Assigned task:
If a line in the entries below contains "effect", copy it.

• • • • • • •

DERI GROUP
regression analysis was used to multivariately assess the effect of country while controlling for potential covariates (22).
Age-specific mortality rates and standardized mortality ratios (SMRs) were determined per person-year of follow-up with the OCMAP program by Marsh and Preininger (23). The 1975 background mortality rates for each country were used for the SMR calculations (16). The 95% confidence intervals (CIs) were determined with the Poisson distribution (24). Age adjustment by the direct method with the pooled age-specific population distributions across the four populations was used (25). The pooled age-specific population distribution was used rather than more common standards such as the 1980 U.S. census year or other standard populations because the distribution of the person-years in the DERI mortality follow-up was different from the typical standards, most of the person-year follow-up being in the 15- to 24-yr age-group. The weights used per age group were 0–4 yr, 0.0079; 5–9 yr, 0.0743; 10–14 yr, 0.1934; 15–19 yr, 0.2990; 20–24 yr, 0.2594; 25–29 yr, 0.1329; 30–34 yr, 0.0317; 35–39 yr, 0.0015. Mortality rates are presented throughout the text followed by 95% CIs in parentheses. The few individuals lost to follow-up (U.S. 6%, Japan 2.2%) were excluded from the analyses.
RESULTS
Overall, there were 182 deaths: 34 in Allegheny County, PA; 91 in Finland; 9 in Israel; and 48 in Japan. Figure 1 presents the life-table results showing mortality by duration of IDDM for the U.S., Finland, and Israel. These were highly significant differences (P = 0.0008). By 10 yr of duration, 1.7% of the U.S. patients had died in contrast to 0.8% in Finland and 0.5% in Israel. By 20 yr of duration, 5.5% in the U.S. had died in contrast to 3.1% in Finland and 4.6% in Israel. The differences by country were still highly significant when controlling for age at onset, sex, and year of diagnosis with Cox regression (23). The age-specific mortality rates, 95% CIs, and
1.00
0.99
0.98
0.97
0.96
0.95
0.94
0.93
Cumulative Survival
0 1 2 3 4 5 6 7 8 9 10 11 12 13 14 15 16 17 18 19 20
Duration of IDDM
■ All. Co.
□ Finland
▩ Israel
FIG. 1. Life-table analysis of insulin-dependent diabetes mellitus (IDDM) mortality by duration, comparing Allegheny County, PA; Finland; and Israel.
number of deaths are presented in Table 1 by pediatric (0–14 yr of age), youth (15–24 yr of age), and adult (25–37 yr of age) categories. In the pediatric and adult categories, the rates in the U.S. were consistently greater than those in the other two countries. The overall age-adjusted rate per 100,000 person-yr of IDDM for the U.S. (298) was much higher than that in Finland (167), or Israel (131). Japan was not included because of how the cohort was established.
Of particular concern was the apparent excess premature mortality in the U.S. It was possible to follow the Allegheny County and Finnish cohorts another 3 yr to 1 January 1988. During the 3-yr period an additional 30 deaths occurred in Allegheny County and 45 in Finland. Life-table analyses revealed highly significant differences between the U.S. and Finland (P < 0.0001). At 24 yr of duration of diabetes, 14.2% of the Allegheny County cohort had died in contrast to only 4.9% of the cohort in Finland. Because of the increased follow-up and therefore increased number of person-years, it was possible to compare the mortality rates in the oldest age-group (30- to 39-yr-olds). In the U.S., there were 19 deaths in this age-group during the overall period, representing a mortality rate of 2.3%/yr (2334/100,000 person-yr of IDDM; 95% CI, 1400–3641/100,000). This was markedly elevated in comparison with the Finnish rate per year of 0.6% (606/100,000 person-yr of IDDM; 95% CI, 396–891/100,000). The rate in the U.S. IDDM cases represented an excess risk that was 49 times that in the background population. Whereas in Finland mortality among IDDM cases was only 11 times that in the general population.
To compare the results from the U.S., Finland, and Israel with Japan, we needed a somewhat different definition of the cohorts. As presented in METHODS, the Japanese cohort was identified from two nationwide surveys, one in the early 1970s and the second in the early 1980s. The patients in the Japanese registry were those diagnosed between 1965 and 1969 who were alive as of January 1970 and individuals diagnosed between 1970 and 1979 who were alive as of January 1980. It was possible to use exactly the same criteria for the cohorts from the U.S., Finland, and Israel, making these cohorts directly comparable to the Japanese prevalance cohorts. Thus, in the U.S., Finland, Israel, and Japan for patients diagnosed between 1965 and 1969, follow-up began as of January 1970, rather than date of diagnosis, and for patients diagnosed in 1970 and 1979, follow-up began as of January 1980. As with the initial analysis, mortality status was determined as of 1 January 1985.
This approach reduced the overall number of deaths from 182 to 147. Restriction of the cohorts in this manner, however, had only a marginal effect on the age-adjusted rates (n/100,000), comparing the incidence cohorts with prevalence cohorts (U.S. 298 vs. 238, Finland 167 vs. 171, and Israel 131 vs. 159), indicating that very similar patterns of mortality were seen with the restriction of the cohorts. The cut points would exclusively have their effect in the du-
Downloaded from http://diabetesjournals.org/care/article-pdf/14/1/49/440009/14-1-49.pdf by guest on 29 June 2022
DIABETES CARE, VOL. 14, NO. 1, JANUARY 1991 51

• • • • • • •

Response:
regression analysis was used to multivariately assess the effect of country while controlling for potential covariates (22).
This approach reduced the overall number of deaths from 182 to 147. Restriction of the cohorts in this manner, however, had only a marginal effect on the age-adjusted rates (n/100,000), comparing the incidence cohorts with prevalence cohorts (U.S. 298 vs. 238, Finland 167 vs. 171, and Israel 131 vs. 159), indicating that very similar patterns of mortality were seen with the restriction of the cohorts. The cut points would exclusively have their effect in the du-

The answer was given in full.